Segment Start: Provided data

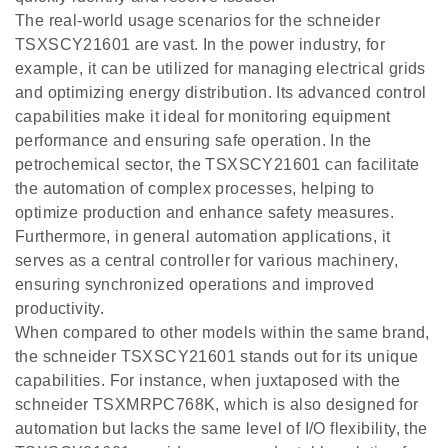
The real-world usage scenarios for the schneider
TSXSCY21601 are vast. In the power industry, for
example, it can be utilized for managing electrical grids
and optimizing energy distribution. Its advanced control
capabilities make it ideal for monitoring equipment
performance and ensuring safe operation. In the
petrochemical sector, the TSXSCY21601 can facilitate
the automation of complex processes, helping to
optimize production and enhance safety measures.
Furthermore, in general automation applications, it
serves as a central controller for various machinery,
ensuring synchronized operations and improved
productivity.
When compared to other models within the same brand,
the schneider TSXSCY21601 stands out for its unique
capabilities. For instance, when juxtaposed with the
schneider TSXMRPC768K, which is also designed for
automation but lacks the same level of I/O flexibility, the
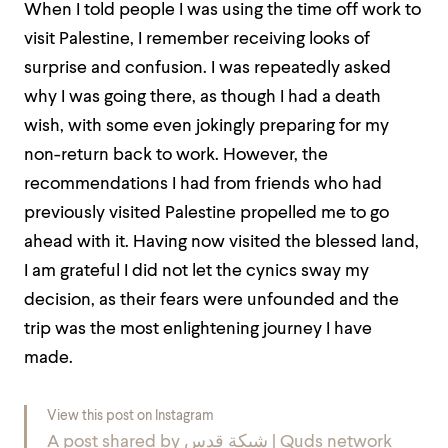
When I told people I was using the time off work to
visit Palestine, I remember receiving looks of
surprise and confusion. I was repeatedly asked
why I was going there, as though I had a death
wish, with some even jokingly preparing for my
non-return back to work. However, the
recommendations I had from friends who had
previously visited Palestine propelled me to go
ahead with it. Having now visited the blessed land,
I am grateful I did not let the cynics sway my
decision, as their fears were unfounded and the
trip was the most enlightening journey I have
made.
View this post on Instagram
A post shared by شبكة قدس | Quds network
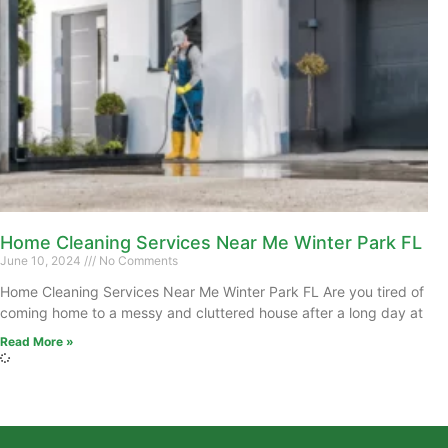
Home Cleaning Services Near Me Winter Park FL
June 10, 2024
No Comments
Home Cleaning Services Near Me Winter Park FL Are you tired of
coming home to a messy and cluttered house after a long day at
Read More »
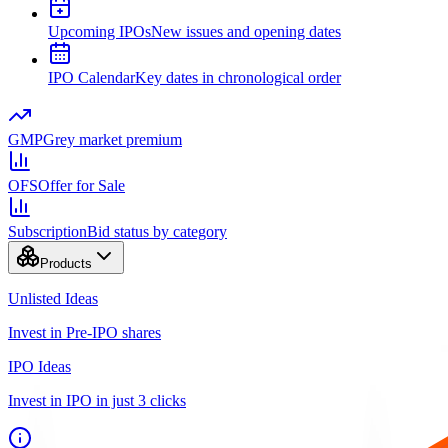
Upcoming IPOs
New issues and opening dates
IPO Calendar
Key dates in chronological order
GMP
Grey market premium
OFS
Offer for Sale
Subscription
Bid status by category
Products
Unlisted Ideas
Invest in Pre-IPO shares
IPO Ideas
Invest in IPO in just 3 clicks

Segment End: Provided data
Segment Start: Provided data

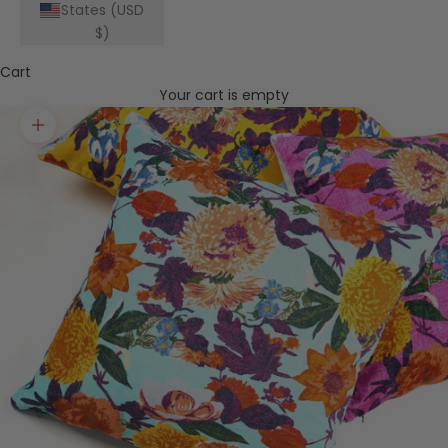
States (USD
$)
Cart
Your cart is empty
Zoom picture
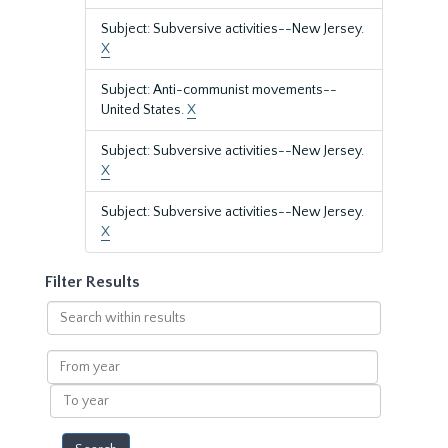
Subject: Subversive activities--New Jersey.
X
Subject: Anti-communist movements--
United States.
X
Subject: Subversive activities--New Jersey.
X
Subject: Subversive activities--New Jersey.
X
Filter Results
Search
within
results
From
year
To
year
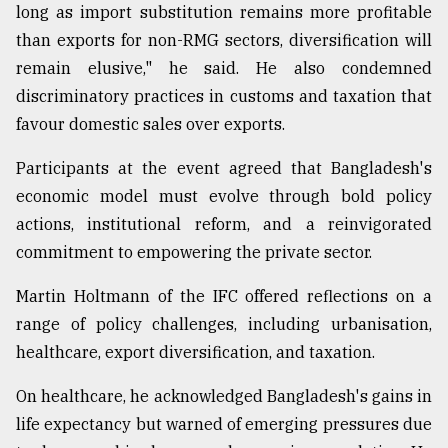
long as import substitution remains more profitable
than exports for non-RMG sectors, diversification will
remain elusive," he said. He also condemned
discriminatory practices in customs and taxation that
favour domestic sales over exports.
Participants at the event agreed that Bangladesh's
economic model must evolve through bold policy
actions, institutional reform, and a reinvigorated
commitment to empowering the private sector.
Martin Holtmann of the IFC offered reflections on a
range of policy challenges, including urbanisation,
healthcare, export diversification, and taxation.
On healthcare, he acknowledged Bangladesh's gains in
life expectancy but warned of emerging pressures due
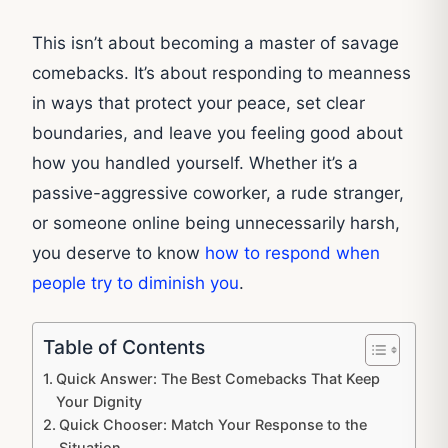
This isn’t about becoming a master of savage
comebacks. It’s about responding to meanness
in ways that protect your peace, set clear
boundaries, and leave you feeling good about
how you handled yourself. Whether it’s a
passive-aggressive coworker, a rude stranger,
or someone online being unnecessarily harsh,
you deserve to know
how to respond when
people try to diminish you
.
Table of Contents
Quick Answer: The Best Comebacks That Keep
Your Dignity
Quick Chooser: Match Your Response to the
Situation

Segment End: Provided data

§ **Work instructions**: Give the number of lines in the records above in which the word "same" appears. Include no other text.

§ **Solution below**: 2